To enable streaming subscription, call method enableStreaming
in DolphinDB Python API.
s.enableStreaming(port=0)
Parameter:
- port: the unique port for each session that specifies the subscription port to ingest data. Specify the subscription port on the client to subscribe to the data sent from the server.
the port for data subscription. It is used to subscribe to data sent from the DolphinDB server.
Note:
- DolphinDB server versions prior to 1.30.21/2.00.9 require the publisher to re-initiate a TCP connection for data transfer after the subscription request is submitted by the subscriber.
- DolphinDB server version 1.30.21/2.00.9 and later support the publisher to push data through the requested connection on the subscriber side. Therefore, the subscriber does not need to specify a port (default value 0). If the parameter is specified, it will be ignored by the API.
DolphinDB Server | Python API | Port Number |
---|---|---|
Before 1.30.21/2.00.9 | Before 1.30.21/2.00.9 | Required |
1.30.21/2.00.9 or later | 1.30.21/2.00.9 or later | Not Required |
Compatibility note: Before upgrading the server or the API to version 1.30.21/2.00.9 or later, cancel your current subscriptions. Re-establish the subscriptions after the upgrade is complete.
import dolphindb as ddb
import numpy as np
s = ddb.session()
# before 1.30.21/2.00.9, port number must be specified
s.enableStreaming(8000)
# 1.30.21/2.00.9 or later, port number is not required
s.enableStreaming()
Use function subscribe
to subscribe to a DolphinDB stream table.
Syntax
s.subscribe(host, port, handler, tableName, actionName=None, offset=-1, resub=False, filter=None, msgAsTable=False, [batchSize=0], [throttle=1], [userName=None],[password=None], [streamDeserializer=None])
Parameters:
- host: the IP address of the publisher node.
- port: the port number of the publisher node.
- handler: a user-defined function to process the subscribed data.
- tableName: a string indicating the name of the publishing stream table.
- actionName: a string indicating the name of the subscription task.
- offset: an integer indicating the position of the first message where the subscription begins. A message is a row of the stream table. If offset is unspecified, negative or exceeding the number of rows in the stream table, the subscription starts with the next new message. offset is relative to the first row of the stream table when it is created. If some rows were cleared from memory due to cache size limit, they are still considered in determining where the subscription starts.
- resub: a Boolean value indicating whether to resubscribe after network disconnection.
- filter: a vector indicating the filtering conditions. Only the rows with values of the filtering column in the vector specified by the parameter filter are published to the subscriber.
- msgAsTable: a Boolean value. If msgAsTable = true, the subscribed data is ingested into handler as a DataFrame. The default value is false, which means the subscribed data is ingested into handler as a List of nparrays. This optional parameter has no effect if batchSize is not specified. If streamDeserializer is specified, this parameter must be set to False.
- batchSize: an integer indicating the number of unprocessed messages to trigger the handler.
- If batchSize is positive:
- and msgAsTable = false: The handler does not process messages until the number of unprocessed messages reaches batchSize. The handler processes batchSize messages at a time.

· · · ·

[PROBLEM 1]:
In the DolphinDB streaming excerpt, update the part from "- DolphinDB server version 1.30.21/2.00.9" to "s.enableStreaming()" so that "startStreaming" stands wherever "enableStreaming" appears, and give that part again.
[PROBLEM 2]:
Turn the paragraph of the DolphinDB streaming excerpt that begins "offset: an integer indicating" into a short bulleted list that keeps its main facts.

[DATASET CONTENT]:
· · · ·

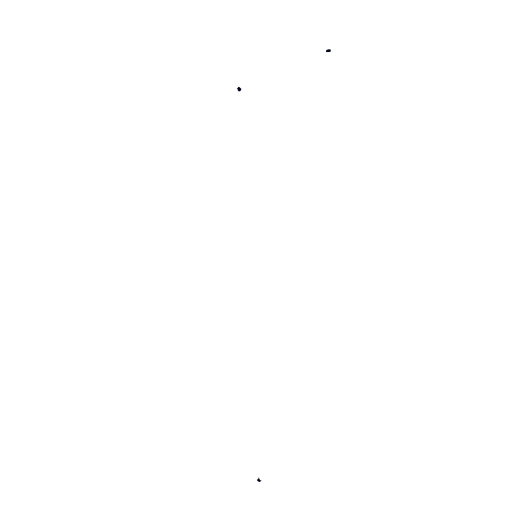 the district of Danau, Sumatera Selatan, Indonesia, rotated 104°
{"feature_id": "22746128B15758871990616", "entity_name": "Danau", "entity_type": "district", "adm_level": 2, "iso_a3": "IDN", "parent_name": "Indonesia", "parent_adm1": "Sumatera Selatan", "projection": "orthographic", "projection_center": [123.757, -1.837], "detail": "fine", "context": "isolated", "style": "filled", "palette": "ink", "viewbox_px": 512, "rotation_deg": 104, "n_neighbors": 0, "source": "geoboundaries", "source_scale": "gbopen_adm2", "svg_char_len": 1501}
<svg xmlns="http://www.w3.org/2000/svg" viewBox="0 0 512 512"><g transform="rotate(104 256 256)"><path d="M98.5,312.9L98.3,312.7L98.5,312.5L98.8,312.5L98.8,312.4L99.0,312.4L99.0,312.5L99.3,312.6L99.5,312.5L99.6,312.4L99.6,312.2L99.4,311.9L99.2,311.8L99.1,311.7L98.9,311.6L98.5,311.5L98.4,311.4L98.1,311.4L97.9,311.4L97.9,311.5L97.7,311.7L97.7,311.9L97.7,312.0L97.4,312.2L97.3,312.3L97.3,312.5L97.2,312.7L97.1,312.8L97.0,313.0L96.8,313.3L97.0,313.5L97.4,313.4L97.4,313.5L97.5,313.5L97.7,313.8L97.8,313.9L97.9,314.0L98.0,314.0L98.0,313.9L98.1,313.7L97.9,313.3L97.9,313.2L98.0,313.2L98.1,313.3L98.2,313.2L98.3,313.0L98.3,312.9L98.5,312.9L98.5,312.9ZM39.8,235.5L39.8,235.1L39.7,235.1L39.6,234.8L39.6,234.7L39.5,234.4L39.3,234.3L39.3,234.2L39.2,234.2L38.9,234.2L38.7,234.1L38.7,233.9L38.5,234.0L38.4,234.0L38.3,234.3L38.4,234.5L38.5,234.8L38.5,235.0L38.6,235.3L38.8,235.4L38.8,235.5L39.0,235.8L38.9,235.8L39.0,235.8L39.1,236.0L39.3,236.1L39.3,236.3L39.5,236.3L39.7,236.5L39.6,236.8L39.8,236.9L40.0,236.9L40.3,236.7L40.2,236.5L40.1,236.4L40.1,236.2L40.0,235.9L39.9,235.6L39.8,235.5ZM473.4,198.0L473.3,197.9L473.3,198.0L473.2,198.1L473.1,198.3L473.1,198.5L472.9,198.7L472.9,198.8L472.7,198.8L472.4,199.0L472.5,199.0L472.4,199.0L472.3,199.3L472.3,199.5L472.5,199.6L472.8,199.7L472.8,199.8L472.9,200.0L473.0,200.0L473.1,199.9L473.1,199.7L473.2,199.4L473.3,199.2L473.4,198.9L473.5,198.9L473.6,198.7L473.7,198.4L473.7,198.2L473.4,198.0L473.4,198.0Z" fill="#0f172a" stroke="#020617" stroke-width="1.5"/></g></svg>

· · · ·

[EXERCISE RESULT 1]:
- DolphinDB server version 1.30.21/2.00.9 and later support the publisher to push data through the requested connection on the subscriber side. Therefore, the subscriber does not need to specify a port (default value 0). If the parameter is specified, it will be ignored by the API.
DolphinDB Server | Python API | Port Number |
---|---|---|
Before 1.30.21/2.00.9 | Before 1.30.21/2.00.9 | Required |
1.30.21/2.00.9 or later | 1.30.21/2.00.9 or later | Not Required |
Compatibility note: Before upgrading the server or the API to version 1.30.21/2.00.9 or later, cancel your current subscriptions. Re-establish the subscriptions after the upgrade is complete.
import dolphindb as ddb
import numpy as np
s = ddb.session()
# before 1.30.21/2.00.9, port number must be specified
s.startStreaming(8000)
# 1.30.21/2.00.9 or later, port number is not required
s.startStreaming()

[EXERCISE RESULT 2]:
- offset is an integer that sets the position of the first message where the subscription begins. Each message is one row of the stream table.
- If offset is unspecified, negative, or greater than the number of rows, the subscription starts with the next new message.
- offset counts from the first row of the stream table as it was when the table was created.
- Rows cleared from memory because of the cache size limit still count when finding the starting point.